Instruction — Among the records below, find each line bearing the word "APERTURE" and copy it.

Data extract —
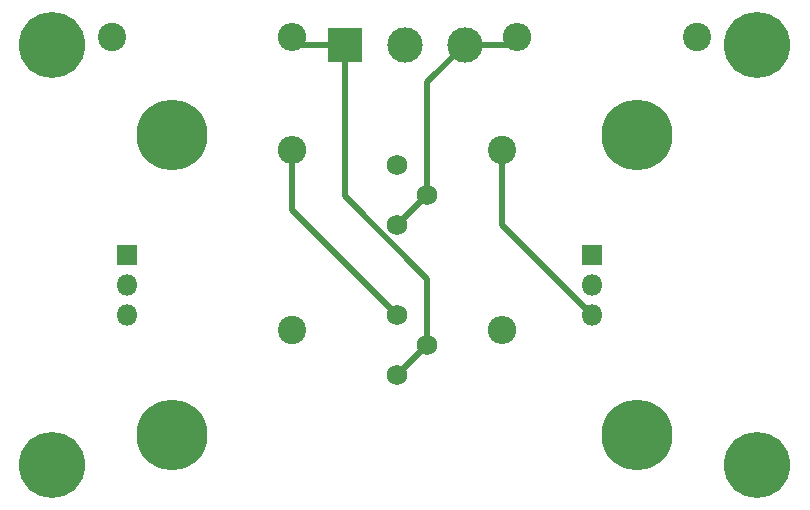
<source format=gbr>
G04 #@! TF.GenerationSoftware,KiCad,Pcbnew,(5.1.4-0-10_14)*
G04 #@! TF.CreationDate,2019-09-24T21:23:23-07:00*
G04 #@! TF.ProjectId,CCS_Load_x2,4343535f-4c6f-4616-945f-78322e6b6963,2.0*
G04 #@! TF.SameCoordinates,Original*
G04 #@! TF.FileFunction,Copper,L1,Top*
G04 #@! TF.FilePolarity,Positive*
%FSLAX46Y46*%
G04 Gerber Fmt 4.6, Leading zero omitted, Abs format (unit mm)*
G04 Created by KiCad (PCBNEW (5.1.4-0-10_14)) date 2019-09-24 21:23:23*
%MOMM*%
%LPD*%
G04 APERTURE LIST*
%ADD10R,3.000000X3.000000*%
%ADD11C,3.000000*%
%ADD12C,5.600000*%
%ADD13C,1.750000*%
%ADD14C,5.999480*%
%ADD15R,1.800000X1.800000*%
%ADD16O,1.800000X1.800000*%
%ADD17C,2.400000*%
%ADD18O,2.400000X2.400000*%
%ADD19C,0.500000*%
G04 APERTURE END LIST*
D10*
X141605000Y-93980000D03*
D11*
X146685000Y-93980000D03*
X151765000Y-93980000D03*
D12*
X116840000Y-129540000D03*
X176530000Y-129540000D03*
X176530000Y-93980000D03*
X116840000Y-93980000D03*
D13*
X146050000Y-104140000D03*
X148590000Y-106680000D03*
X146050000Y-109220000D03*
X146050000Y-116840000D03*
X148590000Y-119380000D03*
X146050000Y-121920000D03*
D14*
X127000000Y-101600000D03*
X127000000Y-127000000D03*
D15*
X123190000Y-111760000D03*
D16*
X123190000Y-114300000D03*
X123190000Y-116840000D03*
D15*
X162560000Y-111760000D03*
D16*
X162560000Y-114300000D03*
X162560000Y-116840000D03*
D17*
X121920000Y-93345000D03*
D18*
X137160000Y-93345000D03*
D17*
X137160000Y-118110000D03*
D18*
X137160000Y-102870000D03*
D17*
X171450000Y-93345000D03*
D18*
X156210000Y-93345000D03*
D17*
X154940000Y-102870000D03*
D18*
X154940000Y-118110000D03*
D14*
X166370000Y-101600000D03*
X166370000Y-127000000D03*
D19*
X137795000Y-93980000D02*
X137160000Y-93345000D01*
X141605000Y-93980000D02*
X137795000Y-93980000D01*
X148590000Y-118142564D02*
X148590000Y-119380000D01*
X148590000Y-113795002D02*
X148590000Y-118142564D01*
X141605000Y-106810002D02*
X148590000Y-113795002D01*
X141605000Y-93980000D02*
X141605000Y-106810002D01*
X148590000Y-119380000D02*
X146050000Y-121920000D01*
X148590000Y-105442564D02*
X148590000Y-106680000D01*
X148590000Y-97155000D02*
X151765000Y-93980000D01*
X148590000Y-106680000D02*
X148590000Y-97155000D01*
X155575000Y-93980000D02*
X156210000Y-93345000D01*
X151765000Y-93980000D02*
X155575000Y-93980000D01*
X146050000Y-109220000D02*
X148590000Y-106680000D01*
X137160000Y-107950000D02*
X146050000Y-116840000D01*
X137160000Y-102870000D02*
X137160000Y-107950000D01*
X154940000Y-109220000D02*
X154940000Y-102870000D01*
X162560000Y-116840000D02*
X154940000Y-109220000D01*
M02*

</source>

Written response —
G04 APERTURE LIST*
G04 APERTURE END LIST*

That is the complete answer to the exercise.